アオギリとキリ

 故郷では子供の頃に一度も見たことがないのがアオギリで、どこにでもあったのがキリ。下駄やたんすの材料として身近にあり、紫色の花とその匂いは強烈に残っている。そのキリの木は都心では見たことがなく、今の湾岸地域でも見ない。それに反してアオギリは公園樹や街路樹としてよく見る。何とも好対照なのだが、それもその筈で、二つは名前が似ていても、まるで別の樹木なのである。
 アオギリは、アオイ科アオギリ属の落葉高木。カカオの仲間で、本来は亜熱帯に分布する。古く中国から渡来したものが、野生化したようである。今では街路樹でよく見かける。背が高い。幹が青色なので見分けやすい。大きな葉が涼しい木陰をつくる夏に、うす黄色の花が咲く。実は袋状で大きく、中に種子がある(画像)。

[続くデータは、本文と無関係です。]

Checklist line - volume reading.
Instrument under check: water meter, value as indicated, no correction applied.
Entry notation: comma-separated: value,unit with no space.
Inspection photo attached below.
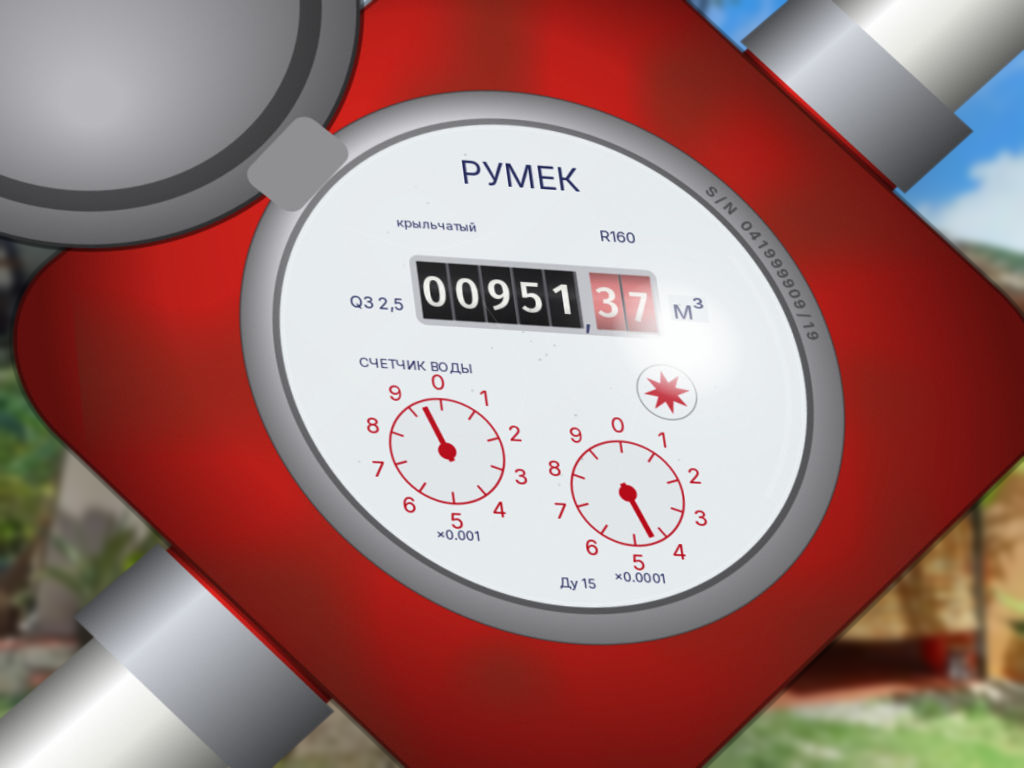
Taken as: 951.3694,m³
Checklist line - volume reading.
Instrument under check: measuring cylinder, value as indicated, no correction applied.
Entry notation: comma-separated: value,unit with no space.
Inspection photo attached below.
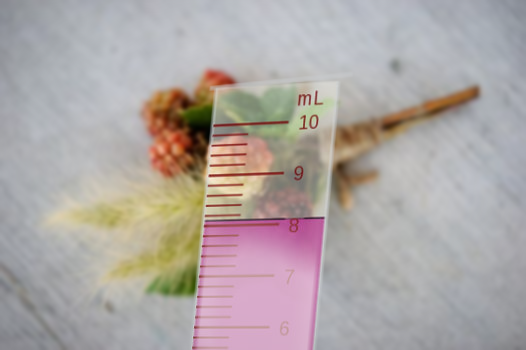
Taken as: 8.1,mL
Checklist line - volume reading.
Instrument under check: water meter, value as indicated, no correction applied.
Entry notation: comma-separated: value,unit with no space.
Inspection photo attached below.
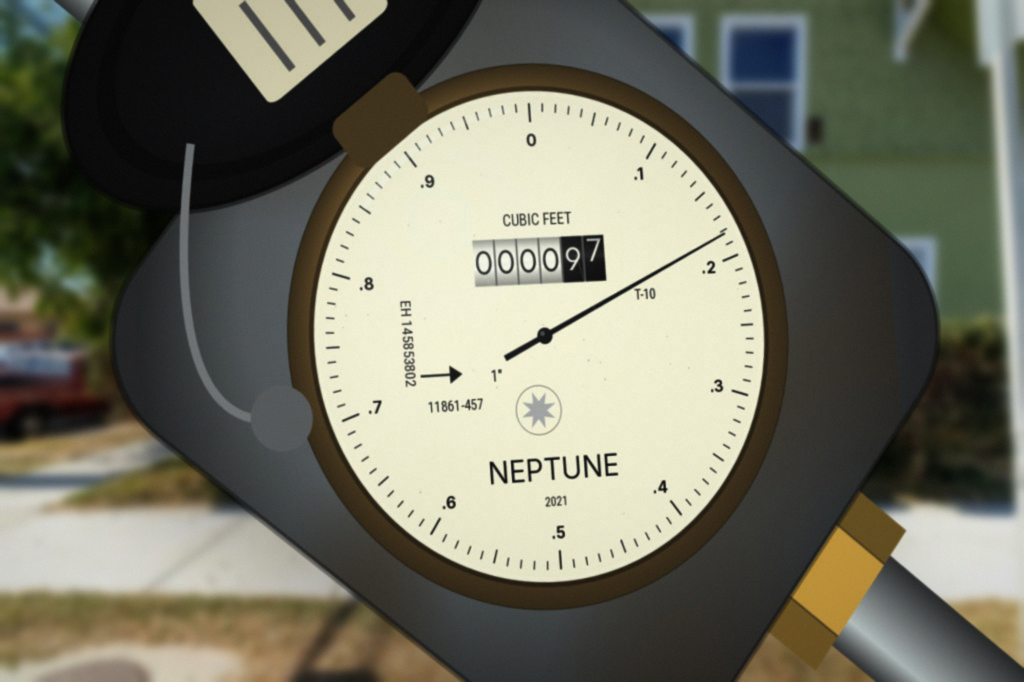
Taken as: 97.18,ft³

 キリ(桐)は、キリ科キリ属の落葉樹で、アオギリとはまったく異なる種。中国で古くから両方に「桐」の字を用いているために混乱が生じた。中国原産だが、里山で野生化している。木目が美しく、狂いが少なく、加工しやすいので高級家具材として有名。
 アオギリの名前の由来となっている青色の幹(交通信号の青色)は、大きくなるにつれて次第にくすみ出し、大きな袋状の果実はまだ熟していないうちから開いて垂れ下がるため、アオギリ嫌いは相当いて、私もその一人である。